Glyceollin III
- Names: Preferred IUPAC name (2S,6aS,11aS)-2-(Prop-1-en-2-yl)-1,2-dihydro-6H-[1]benzofuro[3,2-c]furo[3,2-g][1]benzopyran-6a,9(11aH)-diol

Identifiers
- CAS Number: 61080-23-7;
- 3D model (JSmol): Interactive image;
- ChEBI: CHEBI:52086;
- ChEMBL: ChEMBL2229450;
- ChemSpider: 10128488;
- KEGG: C15511;
- PubChem CID: 11954193;
- UNII: 629FG6XLLL;
- CompTox Dashboard (EPA): DTXSID20976571 ;

Properties
- Chemical formula: C_{20}H_{18}O_{5}
- Molar mass: 338.35 g/mol

= Glyceollin III =

Type of pterocarpan found in the soybean

Glyceollin III is a glyceollin, a type of pterocarpan, found in the soybean (Glycine max). It has an antiestrogenic effect in vivo. In soil, it has an antifungal activity against Aspergillus sojae.

==Biosynthesis==
All the glyceollins are products of a pathway in soybean which starts from the amino acid L-phenylalanine.
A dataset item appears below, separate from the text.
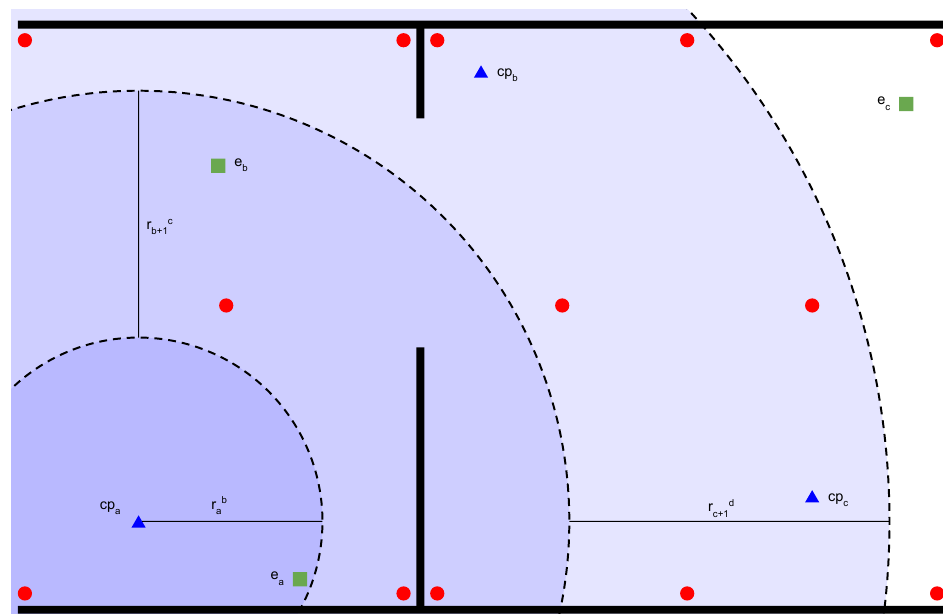
Figure 3. Example of possible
This is converted in a series of steps to the flavanone, liquiritigenin, and then by the action of isoflavonoid synthase (IFS) to the isoflavone, daidzein.

A further sequence of four enzyme-catalysed reactions creates the pterocarpan ring system of the compound glycinol. The prenylation enzyme trihydroxypterocarpan dimethylallyltransferase (G4DT) and then glyceollin synthase (GS) complete the biosynthesis of glyceollin III.